## INPUT MATERIAL

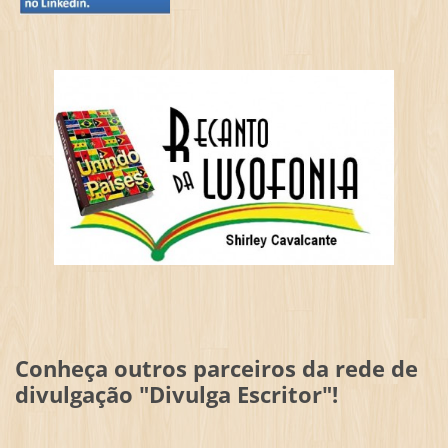
Conheça outros parceiros da rede de
divulgação "Divulga Escritor"!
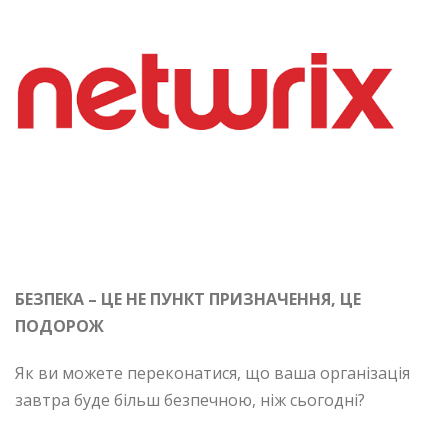
КІБЕРБЕЗПЕКА, ЩО ПРАЦЮЄ НА
ВАС
БЕЗПЕКА – ЦЕ НЕ ПУНКТ ПРИЗНАЧЕННЯ, ЦЕ
ПОДОРОЖ
Як ви можете переконатися, що ваша організація
завтра буде більш безпечною, ніж сьогодні?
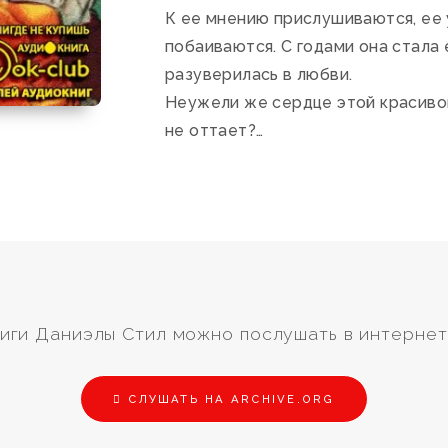
К ее мнению прислушиваются, ее
побаиваются. С годами она стала
разуверилась в любви.
Неужели же сердце этой красиво
не оттает?…
иги Даниэлы Стил можно послушать в интернет
СЛУШАТЬ НА ARCHIVE.ORG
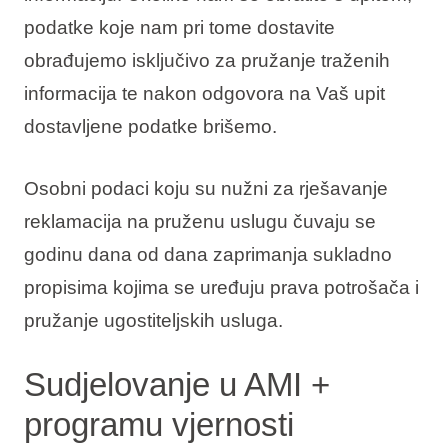
podatke koje nam pri tome dostavite
obrađujemo isključivo za pružanje traženih
informacija te nakon odgovora na Vaš upit
dostavljene podatke brišemo.
Osobni podaci koju su nužni za rješavanje
reklamacija na pruženu uslugu čuvaju se
godinu dana od dana zaprimanja sukladno
propisima kojima se uređuju prava potrošača i
pružanje ugostiteljskih usluga.
Sudjelovanje u AMI +
programu vjernosti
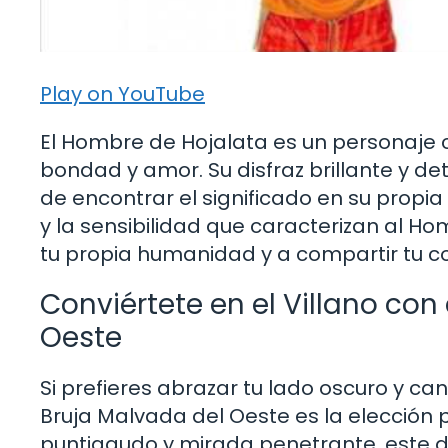
Play on YouTube
El Hombre de Hojalata es un personaje c
bondad y amor. Su disfraz brillante y d
de encontrar el significado en su propi
y la sensibilidad que caracterizan al Hom
tu propia humanidad y a compartir tu c
Conviértete en el Villano con 
Oeste
Si prefieres abrazar tu lado oscuro y cana
Bruja Malvada del Oeste es la elección 
puntiagudo y mirada penetrante, este dis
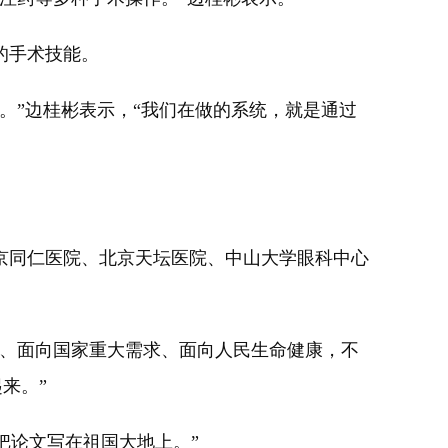
的手术技能。
。”边桂彬表示，“我们在做的系统，就是通过
京同仁医院、北京天坛医院、中山大学眼科中心
场、面向国家重大需求、面向人民生命健康，不
来。”
把论文写在祖国大地上。”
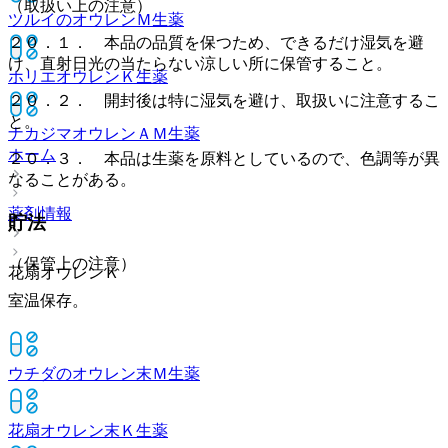
（取扱い上の注意）
ツルイのオウレンＭ
生薬
２０．１． 本品の品質を保つため、できるだけ湿気を避
け、直射日光の当たらない涼しい所に保管すること。
ホリエオウレンＫ
生薬
２０．２． 開封後は特に湿気を避け、取扱いに注意するこ
と。
ナカジマオウレンＡＭ
生薬
ホーム
２０．３． 本品は生薬を原料としているので、色調等が異
なることがある。
薬剤情報
貯法
（保管上の注意）
花扇オウレンＫ
室温保存。
ウチダのオウレン末Ｍ
生薬
花扇オウレン末Ｋ
生薬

## YOUR INSTRUCTIONS
Only the pictures are to be left out; restate everything else in the listing word for word.

## FINAL ANSWER
Conheça outros parceiros da rede de
divulgação "Divulga Escritor"!
КІБЕРБЕЗПЕКА, ЩО ПРАЦЮЄ НА
ВАС
БЕЗПЕКА – ЦЕ НЕ ПУНКТ ПРИЗНАЧЕННЯ, ЦЕ
ПОДОРОЖ
Як ви можете переконатися, що ваша організація
завтра буде більш безпечною, ніж сьогодні?
К ее мнению прислушиваются, ее
побаиваются. С годами она стала
разуверилась в любви.
Неужели же сердце этой красиво
не оттает?…
иги Даниэлы Стил можно послушать в интернет
СЛУШАТЬ НА ARCHIVE.ORG
podatke koje nam pri tome dostavite
obrađujemo isključivo za pružanje traženih
informacija te nakon odgovora na Vaš upit
dostavljene podatke brišemo.
Osobni podaci koju su nužni za rješavanje
reklamacija na pruženu uslugu čuvaju se
godinu dana od dana zaprimanja sukladno
propisima kojima se uređuju prava potrošača i
pružanje ugostiteljskih usluga.
Sudjelovanje u AMI +
programu vjernosti
Play on YouTube
El Hombre de Hojalata es un personaje c
bondad y amor. Su disfraz brillante y d
de encontrar el significado en su propi
y la sensibilidad que caracterizan al Hom
tu propia humanidad y a compartir tu c
Conviértete en el Villano con 
Oeste
Si prefieres abrazar tu lado oscuro y cana
Bruja Malvada del Oeste es la elección 
puntiagudo y mirada penetrante, este dis
的手术技能。
。”边桂彬表示，“我们在做的系统，就是通过
京同仁医院、北京天坛医院、中山大学眼科中心
场、面向国家重大需求、面向人民生命健康，不
来。”
把论文写在祖国大地上。”
（取扱い上の注意）
ツルイのオウレンＭ
生薬
２０．１． 本品の品質を保つため、できるだけ湿気を避
け、直射日光の当たらない涼しい所に保管すること。
ホリエオウレンＫ
生薬
２０．２． 開封後は特に湿気を避け、取扱いに注意するこ
と。
ナカジマオウレンＡＭ
生薬
ホーム
２０．３． 本品は生薬を原料としているので、色調等が異
なることがある。
薬剤情報
貯法
（保管上の注意）
花扇オウレンＫ
室温保存。
ウチダのオウレン末Ｍ
生薬
花扇オウレン末Ｋ
生薬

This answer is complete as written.